Eine Finanzspritze – und kein Kliniksterben

 

Von Christian Urlage

 

Vor zwei Jahren sorgte ein radikaler Vorschlag für Aufsehen: Von knapp 1400 Krankenhäusern in Deutschland sollten nur 600 größere und bessere Kliniken auf Dauer erhalten bleiben - das forderten Autoren des Berliner Instituts für Gesundheit und Sozialforschung (IGES) im Auftrag der Bertelsmann-Stiftung. Viele Komplikationen und Todesfälle ließen sich vermeiden, wenn Ärzte, Pflegepersonal und Geräte auf wenige Häuser konzentriert würden, argumentierten die Experten der Studie.

 

Glücklicherweise ist es nicht so gekommen, im Gegenteil: Die Fachleute ernteten einen Shitstorm auf Facebook und Twitter, und fast alle Politiker lehnten eine flächendeckende Klinik-Schließung bis 2030 ab. Allein in der FDP fanden sich Befürworter. Gesundheitsminister Jens Spahn zählte zu den Gegnern eines Kahlschlags und betonte im Juli 2019: „Ein Krankenhaus vor Ort ist für viele Bürger ein Stück Heimat. Es gibt ihnen Geborgenheit und Sicherheit.“ Aussagen, denen wohl viele Menschen zustimmen.

 

Pauschalförderung für 141 Kliniken im ländlichen Raum

 

Es besteht sogar ein gesetzlicher Auftrag, die Kliniken im ländlichen Raum zu unterstützen.

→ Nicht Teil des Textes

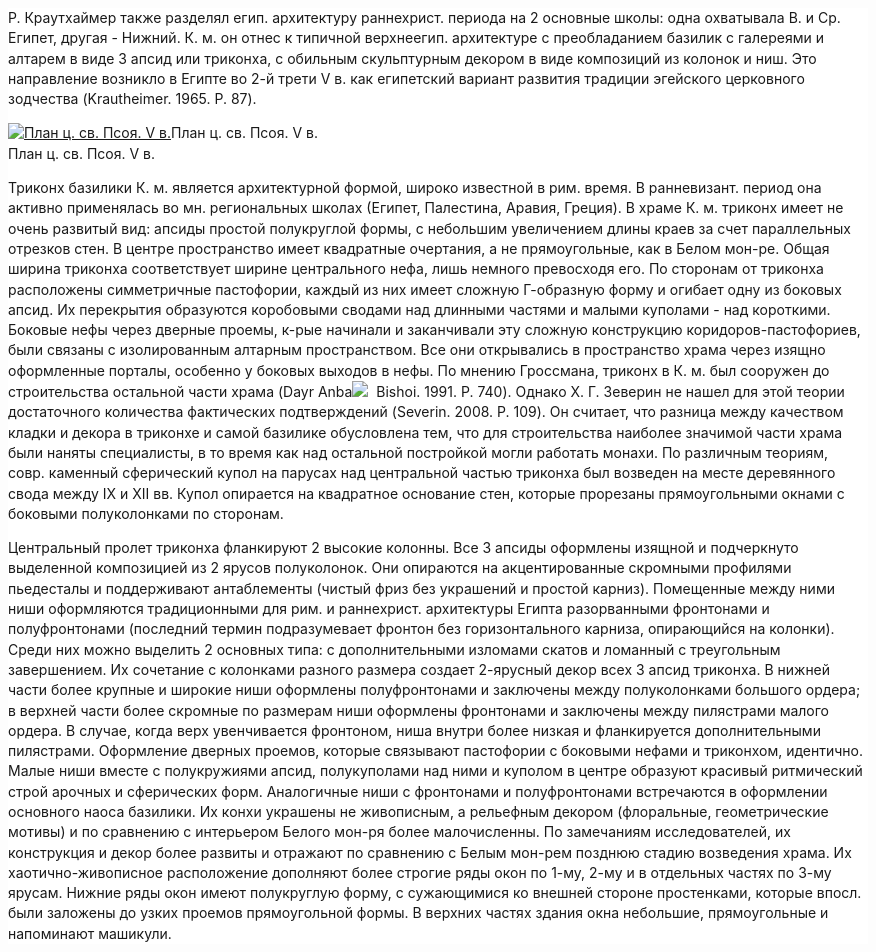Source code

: Р. Краутхаймер также разделял егип. архитектуру раннехрист. периода на 2 основные школы: одна охватывала В. и Ср. Египет, другая - Нижний. К. м. он отнес к типичной верхнеегип. архитектуре с преобладанием базилик с галереями и алтарем в виде 3 апсид или триконха, с обильным скульптурным декором в виде композиций из колонок и ниш. Это направление возникло в Египте во 2-й трети V в. как египетский вариант развития традиции эгейского церковного зодчества (Krautheimer. 1965. P. 87).

[![План ц. св. Псоя. V в.](https://pravenc.ru/data/2019/08/11/1236501313/i200.jpg "Кликните для увеличения картинки")](https://pravenc.ru/data/2019/08/11/1236501313/i400.jpg)План ц. св. Псоя. V в.  
План ц. св. Псоя. V в.

Триконх базилики К. м. является архитектурной формой, широко известной в рим. время. В ранневизант. период она активно применялась во мн. региональных школах (Египет, Палестина, Аравия, Греция). В храме К. м. триконх имеет не очень развитый вид: апсиды простой полукруглой формы, с небольшим увеличением длины краев за счет параллельных отрезков стен. В центре пространство имеет квадратные очертания, а не прямоугольные, как в Белом мон-ре. Общая ширина триконха соответствует ширине центрального нефа, лишь немного превосходя его. По сторонам от триконха расположены симметричные пастофории, каждый из них имеет сложную Г-образную форму и огибает одну из боковых апсид. Их перекрытия образуются коробовыми сводами над длинными частями и малыми куполами - над короткими. Боковые нефы через дверные проемы, к-рые начинали и заканчивали эту сложную конструкцию коридоров-пастофориев, были связаны с изолированным алтарным пространством. Все они открывались в пространство храма через изящно оформленные порталы, особенно у боковых выходов в нефы. По мнению Гроссмана, триконх в К. м. был сооружен до строительства остальной части храма (Dayr Anba![](https://pravenc.ru/char/26150/x5cx5c/image.png)  Bishoi. 1991. P. 740). Однако Х. Г. Зеверин не нашел для этой теории достаточного количества фактических подтверждений (Severin. 2008. P. 109). Он считает, что разница между качеством кладки и декора в триконхе и самой базилике обусловлена тем, что для строительства наиболее значимой части храма были наняты специалисты, в то время как над остальной постройкой могли работать монахи. По различным теориям, совр. каменный сферический купол на парусах над центральной частью триконха был возведен на месте деревянного свода между IX и XII вв. Купол опирается на квадратное основание стен, которые прорезаны прямоугольными окнами с боковыми полуколонками по сторонам.

Центральный пролет триконха фланкируют 2 высокие колонны. Все 3 апсиды оформлены изящной и подчеркнуто выделенной композицией из 2 ярусов полуколонок. Они опираются на акцентированные скромными профилями пьедесталы и поддерживают антаблементы (чистый фриз без украшений и простой карниз). Помещенные между ними ниши оформляются традиционными для рим. и раннехрист. архитектуры Египта разорванными фронтонами и полуфронтонами (последний термин подразумевает фронтон без горизонтального карниза, опирающийся на колонки). Среди них можно выделить 2 основных типа: с дополнительными изломами скатов и ломанный с треугольным завершением. Их сочетание с колонками разного размера создает 2-ярусный декор всех 3 апсид триконха. В нижней части более крупные и широкие ниши оформлены полуфронтонами и заключены между полуколонками большого ордера; в верхней части более скромные по размерам ниши оформлены фронтонами и заключены между пилястрами малого ордера. В случае, когда верх увенчивается фронтоном, ниша внутри более низкая и фланкируется дополнительными пилястрами. Оформление дверных проемов, которые связывают пастофории с боковыми нефами и триконхом, идентично. Малые ниши вместе с полукружиями апсид, полукуполами над ними и куполом в центре образуют красивый ритмический строй арочных и сферических форм. Аналогичные ниши с фронтонами и полуфронтонами встречаются в оформлении основного наоса базилики. Их конхи украшены не живописным, а рельефным декором (флоральные, геометрические мотивы) и по сравнению с интерьером Белого мон-ря более малочисленны. По замечаниям исследователей, их конструкция и декор более развиты и отражают по сравнению с Белым мон-рем позднюю стадию возведения храма. Их хаотично-живописное расположение дополняют более строгие ряды окон по 1-му, 2-му и в отдельных частях по 3-му ярусам. Нижние ряды окон имеют полукруглую форму, с сужающимися ко внешней стороне простенками, которые впосл. были заложены до узких проемов прямоугольной формы. В верхних частях здания окна небольшие, прямоугольные и напоминают машикули.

141 Häuser erhalten im kommenden Jahr daher jeweils eine pauschale Förderung zwischen 400.000 und 800.000 Euro; darauf haben sich kürzlich die Krankenkassen mit der Deutschen Krankenhausgesellschaft verständigt.

 

Dieser Pauschalzuschlag mit einer Gesamtsumme von rund 70 Millionen Euro neben der normalen Krankenhausfinanzierung soll die stationäre Versorgung in dünn besiedelten Regionen sicherstellen. Denn Notfälle wie Herzinfarkte und Schlaganfälle müssen schnell und fachgerecht behandelt werden, was nur gelingt, wenn Patienten zügig ein Krankenhaus in ihrer Nähe erreichen können. Wie sinnvoll und notwendig ein dichtes Netz von Kliniken ist, hat im vergangenen Jahr auch der Umgang mit der Corona-Pandemie belegt.

 

„Erst kommt der Patient, dann der Profit“

 

Deshalb warnt Klaus Reinhardt als Präsident der Bundesärztekammer immer wieder vor einer Klinikreform aus kommerziellen Motiven: „Erst kommt der Patient, dann der Profit. Das muss sich endlich in das kollektive Gedächtnis einbrennen“, forderte Reinhardt im Mai beim (diesmal digitalen) Deutschen Ärztetag: „Wir sehen Kliniken und Praxen als Einrichtung der Daseinsvorsorge und nicht als Industriebetriebe oder lukrative Renditeobjekte finanzstarker Fremdinvestoren.“

 

Kritik an „blutiger Entlassung“

 

Zwar bezweifelt niemand, dass wirtschaftliche Gesichtspunkte für die Krankenhäuser ebenfalls wichtig sind. Aber das System der Fallpauschalen führt zu immer kürzeren Liegezeiten; Kritiker sprechen von „blutiger Entlassung“. Das kann keine patientengerechte Lösung sein.

 

Doch das Problem hat auch mit dem Finanzierungsmodell der Kliniken zu tun: Laufende Ausgaben, zum Beispiel die Kosten für medizinische Leistungen, tragen die gesetzlichen Krankenkassen und privaten Krankenversicherungen – die Investitionskosten dagegen schultern die Bundesländer. Sie entscheiden, wo ein Krankenhaus gebaut, erweitert oder geschlossen wird. Allerdings ertönt seit Jahren die Klage, dass die Länder ihren finanziellen Verpflichtungen nicht ausreichend nachkommen. Um Abhilfe zu schaffen, ist daher auch der Bund gefragt.